[Information given]
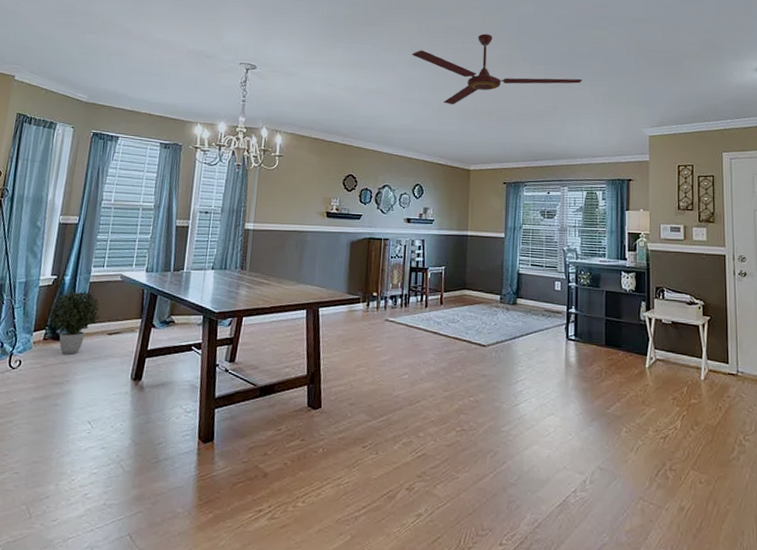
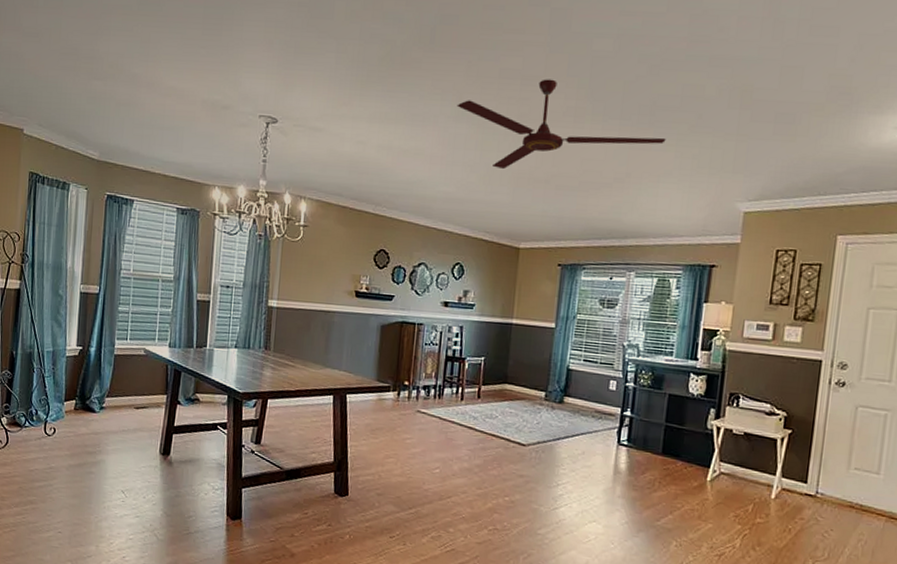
potted plant: present [48,291,101,355] -> none [77,363,127,426]

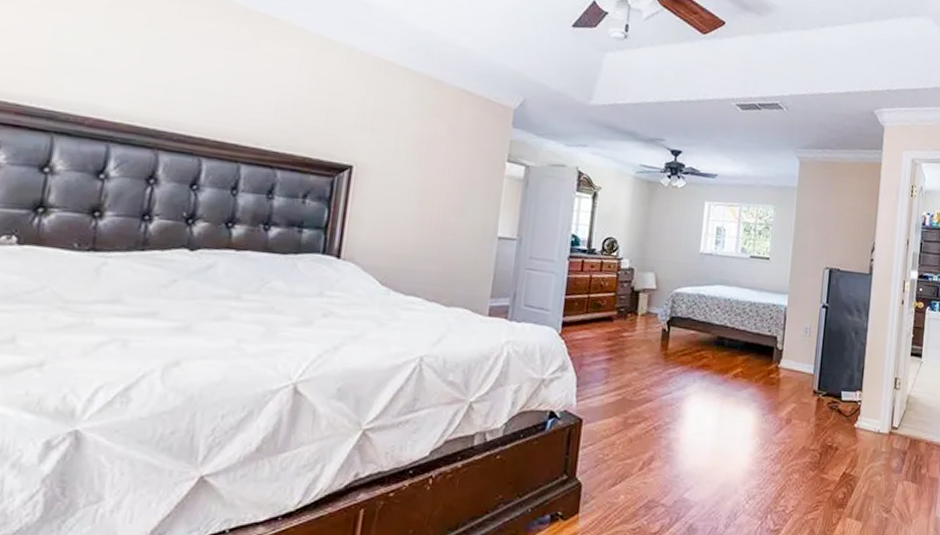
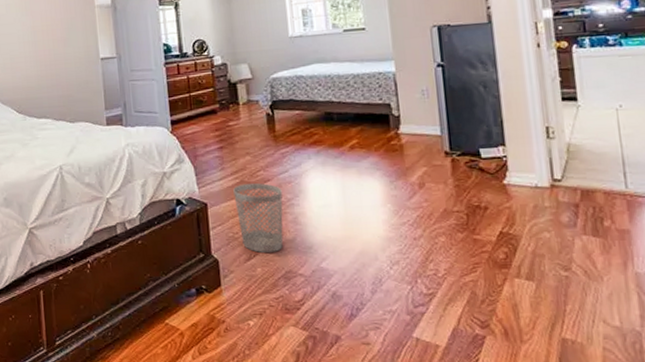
wastebasket: none [611,402,662,479] -> present [233,183,284,253]

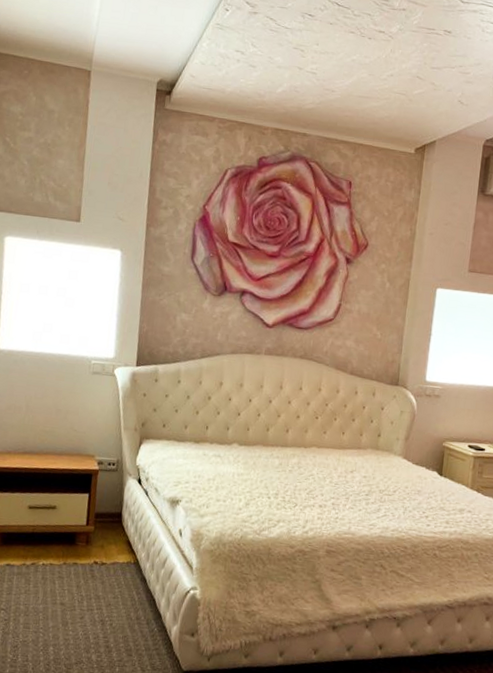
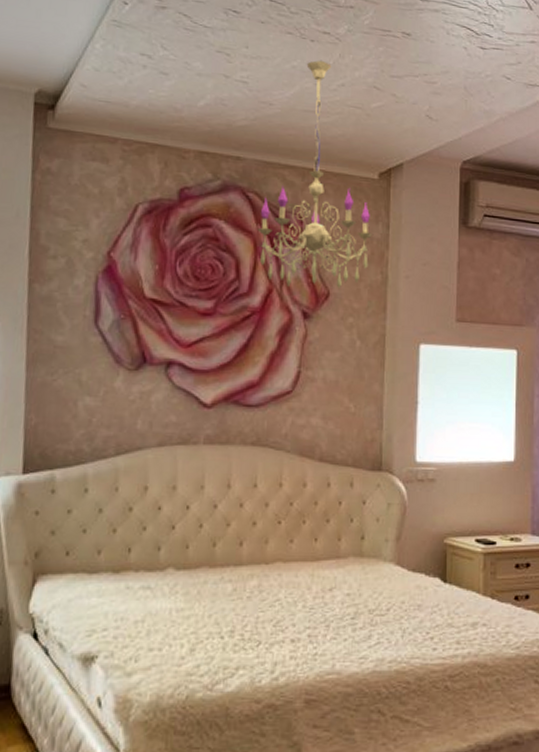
chandelier: none [316,54,407,241] -> present [257,60,374,289]

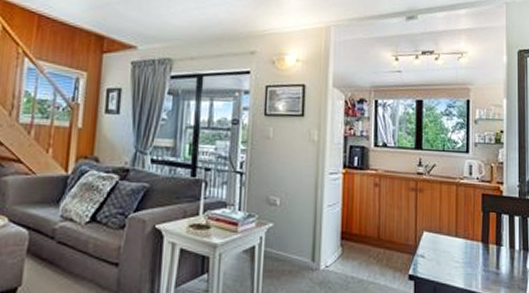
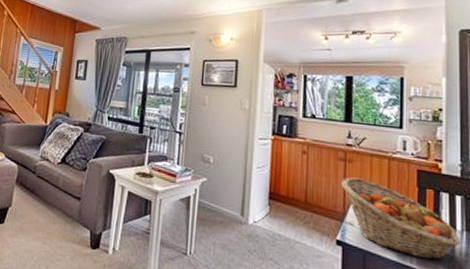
fruit basket: none [413,207,519,282] -> present [342,177,461,260]

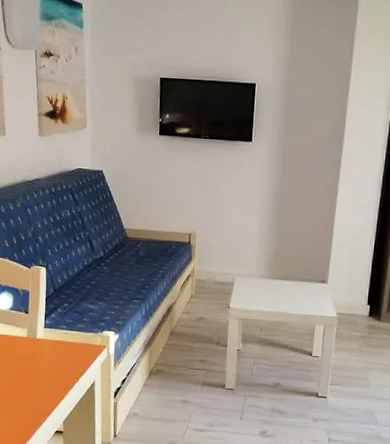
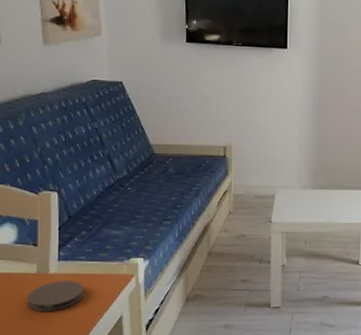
coaster: none [18,345,65,372] -> present [27,280,84,312]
[/Information given]
> **What the exercise asks**
Write out each entry above once more, exactly as written, and drop the pictures.

> **Task output**
potted plant: present [48,291,101,355] -> none [77,363,127,426]

wastebasket: none [611,402,662,479] -> present [233,183,284,253]

chandelier: none [316,54,407,241] -> present [257,60,374,289]

fruit basket: none [413,207,519,282] -> present [342,177,461,260]

coaster: none [18,345,65,372] -> present [27,280,84,312]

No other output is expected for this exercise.